The Centers for Medicare & Medicaid Services (CMS) have released the Final Rule for Inpatient Rehabilitation Facilities (IRFs) on July 23. The new rule updates payment policies, IRF Quality Reporting Program (QRP) requirements for the 2024 fiscal year (FY), and modifies the conditions for Excluded Units. This allows hospitals to open a new IRF unit and start receiving payments under the IRF Prospective Payment System (PPS) at any time during the cost reporting period. The rule is now available for public inspection.
Below are the main components that have been addressed.
Updates to Payment Rates
Following established procedures, CMS has finalized a 3.7% increase in total IRF payments, amounting to a projected $355 million increase in payments over the previous FY. Based on the proposed IRF market basket update of 3.6 percent, less a 0.2 percentage point adjustment for multi-factor productivity (MFP), this increase is based on an update to the IRF PPS payment rates of 3.4 percent. The usual payment conversion factor for the fiscal year 2024 is now $18,541.
To reflect the standard payment conversion factor, the CMG payment Rate Table has been adjusted accordingly.
In order to maintain outlier payments equal to 3 percent of the estimated aggregate payments, the outlier threshold has been lowered to $10,423 for FY 2024, using the usual calculations.
Updates to Quality Reporting Program
CMS is implementing two new measures for FY 2024, modifying the measure related to Healthcare Personnel and COVID-19 Vaccine, and removing three measures. The agency has also announced that it will begin public reporting of the Transfer of Health Information to the Provider and the Patient. Starting from FY 2025, a new measure will assess the percentage of IRF patients who meet or exceed a calculated expected discharge function score. This expected score is calculated based on mobility and self-care items already collected by the organization on the IRF-PAI (Patient Assessment Instrument).
The measure will replace the current measure related to the percentage of patients with an admission and discharge functional assessment and care plan. Additionally, a new measure will look at IRF patient stays where patients are up to date with recommended COVID-19 vaccinations, in accordance with the Centers for Disease Control and Prevention’s (CDC’s) most recent guidance. This data will be collected via a new standardized item on the IRF-PAI.
The modification in the measure of COVID-19 Vaccine Coverage among Healthcare Personnel will assess the percentage of healthcare personnel (HCP) in IRFs who are considered up to date with recommended COVID-19 vaccination, in accordance with the CDC’s most recent guidance. Previously, IRFs only reported on whether HCPs had received the primary vaccination series for COVID-19. With this modification, IRFs will now have to report the cumulative number of HCPs who are up to date with recommended COVID-19 vaccinations based on the CDC’s latest guidance.

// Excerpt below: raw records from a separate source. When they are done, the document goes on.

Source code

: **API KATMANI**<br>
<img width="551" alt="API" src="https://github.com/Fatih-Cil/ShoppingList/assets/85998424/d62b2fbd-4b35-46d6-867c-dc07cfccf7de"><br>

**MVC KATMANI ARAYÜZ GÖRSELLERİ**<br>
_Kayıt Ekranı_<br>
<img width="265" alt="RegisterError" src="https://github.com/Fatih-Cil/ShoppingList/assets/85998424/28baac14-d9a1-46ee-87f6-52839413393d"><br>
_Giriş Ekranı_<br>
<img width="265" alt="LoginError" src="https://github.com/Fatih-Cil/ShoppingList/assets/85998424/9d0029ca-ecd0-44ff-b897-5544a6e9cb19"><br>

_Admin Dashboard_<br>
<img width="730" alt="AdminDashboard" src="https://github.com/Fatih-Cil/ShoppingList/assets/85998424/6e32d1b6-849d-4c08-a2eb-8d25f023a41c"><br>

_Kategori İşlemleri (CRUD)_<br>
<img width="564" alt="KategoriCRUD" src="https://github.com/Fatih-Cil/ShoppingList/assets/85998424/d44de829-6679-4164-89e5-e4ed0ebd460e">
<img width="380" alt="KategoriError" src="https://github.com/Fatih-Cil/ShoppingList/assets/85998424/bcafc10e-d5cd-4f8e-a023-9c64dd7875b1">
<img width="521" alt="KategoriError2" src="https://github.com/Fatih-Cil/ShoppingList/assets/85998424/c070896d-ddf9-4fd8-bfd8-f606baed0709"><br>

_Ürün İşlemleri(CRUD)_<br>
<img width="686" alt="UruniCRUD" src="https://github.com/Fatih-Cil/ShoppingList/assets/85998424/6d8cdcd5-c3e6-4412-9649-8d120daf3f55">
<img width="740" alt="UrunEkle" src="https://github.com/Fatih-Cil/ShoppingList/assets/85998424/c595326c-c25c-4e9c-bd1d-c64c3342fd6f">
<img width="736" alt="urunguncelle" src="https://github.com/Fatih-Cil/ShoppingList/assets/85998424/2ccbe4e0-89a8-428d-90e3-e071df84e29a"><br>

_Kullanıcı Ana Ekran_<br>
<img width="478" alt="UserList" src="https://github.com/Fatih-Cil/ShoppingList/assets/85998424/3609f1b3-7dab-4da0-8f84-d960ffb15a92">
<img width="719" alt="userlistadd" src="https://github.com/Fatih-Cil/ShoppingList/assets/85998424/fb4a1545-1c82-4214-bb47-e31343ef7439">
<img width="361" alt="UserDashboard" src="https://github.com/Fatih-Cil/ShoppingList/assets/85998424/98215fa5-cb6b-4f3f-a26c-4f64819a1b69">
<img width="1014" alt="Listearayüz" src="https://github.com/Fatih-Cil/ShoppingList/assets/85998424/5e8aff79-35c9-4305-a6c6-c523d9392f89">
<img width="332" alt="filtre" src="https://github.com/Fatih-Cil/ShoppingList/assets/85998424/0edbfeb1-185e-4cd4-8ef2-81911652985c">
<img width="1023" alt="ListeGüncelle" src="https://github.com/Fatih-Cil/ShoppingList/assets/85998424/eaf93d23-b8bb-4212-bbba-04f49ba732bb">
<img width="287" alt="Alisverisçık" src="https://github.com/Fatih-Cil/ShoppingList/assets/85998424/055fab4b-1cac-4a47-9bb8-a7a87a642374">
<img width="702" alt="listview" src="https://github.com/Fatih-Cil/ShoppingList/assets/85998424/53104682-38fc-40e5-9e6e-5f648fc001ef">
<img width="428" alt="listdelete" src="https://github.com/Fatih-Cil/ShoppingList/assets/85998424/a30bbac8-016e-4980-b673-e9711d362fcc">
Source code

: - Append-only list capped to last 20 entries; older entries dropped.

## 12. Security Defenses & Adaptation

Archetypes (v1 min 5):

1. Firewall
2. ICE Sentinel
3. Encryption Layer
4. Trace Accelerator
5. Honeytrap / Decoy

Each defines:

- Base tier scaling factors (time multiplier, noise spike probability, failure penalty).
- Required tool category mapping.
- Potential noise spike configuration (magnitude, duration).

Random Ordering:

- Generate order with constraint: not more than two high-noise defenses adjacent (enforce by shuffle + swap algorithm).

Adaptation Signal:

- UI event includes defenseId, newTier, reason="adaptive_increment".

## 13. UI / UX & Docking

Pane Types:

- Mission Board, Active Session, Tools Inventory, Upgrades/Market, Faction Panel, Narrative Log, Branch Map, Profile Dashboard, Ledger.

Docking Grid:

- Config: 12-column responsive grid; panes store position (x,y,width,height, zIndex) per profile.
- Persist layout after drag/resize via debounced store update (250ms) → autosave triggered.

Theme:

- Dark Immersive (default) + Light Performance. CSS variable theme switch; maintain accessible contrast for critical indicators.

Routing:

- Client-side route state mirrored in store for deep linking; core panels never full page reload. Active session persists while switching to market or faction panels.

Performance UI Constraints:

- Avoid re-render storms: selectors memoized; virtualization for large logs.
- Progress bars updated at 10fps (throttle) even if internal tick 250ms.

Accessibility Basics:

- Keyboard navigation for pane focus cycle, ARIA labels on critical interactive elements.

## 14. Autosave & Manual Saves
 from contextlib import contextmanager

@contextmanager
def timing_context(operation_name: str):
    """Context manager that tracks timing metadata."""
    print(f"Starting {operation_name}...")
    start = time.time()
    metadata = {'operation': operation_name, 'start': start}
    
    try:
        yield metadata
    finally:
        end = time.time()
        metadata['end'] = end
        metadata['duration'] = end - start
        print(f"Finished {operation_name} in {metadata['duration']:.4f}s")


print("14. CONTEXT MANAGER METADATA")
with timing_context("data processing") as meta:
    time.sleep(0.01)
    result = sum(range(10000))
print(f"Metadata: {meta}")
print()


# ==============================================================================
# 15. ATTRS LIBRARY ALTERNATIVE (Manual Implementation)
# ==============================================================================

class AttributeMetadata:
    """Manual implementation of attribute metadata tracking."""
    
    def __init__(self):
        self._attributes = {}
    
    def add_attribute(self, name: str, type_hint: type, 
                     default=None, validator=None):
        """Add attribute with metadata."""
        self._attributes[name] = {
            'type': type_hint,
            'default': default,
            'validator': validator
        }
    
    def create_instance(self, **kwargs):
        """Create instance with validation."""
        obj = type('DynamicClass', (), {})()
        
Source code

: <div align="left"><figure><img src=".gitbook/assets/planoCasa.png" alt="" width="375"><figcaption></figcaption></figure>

CMS has announced the removal of the following functional outcomes measures for IRFs:
•The Application of Functional Assessment/Care Plan measure for Long Term Care patients
•The IRF Functional Outcome Measure: Change in Self-Care Score for Medical Rehabilitation Patients
•The IRF Functional Outcome Measure: Change in Mobility Score for Medical Rehabilitation Patients
And finally:
Starting from the September 2024 Care Compare Refresh, or earlier if possible, CMS will publicly report the quality measure of Transfer of Health Information to the Provider and the Transfer of Health Information to the Patient. The data is currently being collected and will be added to the public reporting data set. These measures report the percentage of patient stays with a discharge assessment indicating that a current reconciled medication list was provided to the subsequent provider or to patients, their families, or caregivers at discharge or transfer.
The IRF PPS regulation for Excluded Inpatient Rehabilitation Facility Units has been modified.
Under the prior regulations, hospitals were only allowed to open a new Inpatient PPS (IPPS)-excluded unit at the beginning of a cost reporting period. However, CMS has made changes to this regulation. According to the Fact Sheet related to this Final Rule, hospitals can now make changes to their IPPS-excluded unit during the cost reporting period. To make this change, hospitals must notify the CMS Regional Office and the Medicare Administrative Contractor (MAC) in writing at least 30 days before the date of the change and maintain accurate information about the costs attributable to the IRF unit. Any changes made will remain in effect for the rest of the cost reporting period.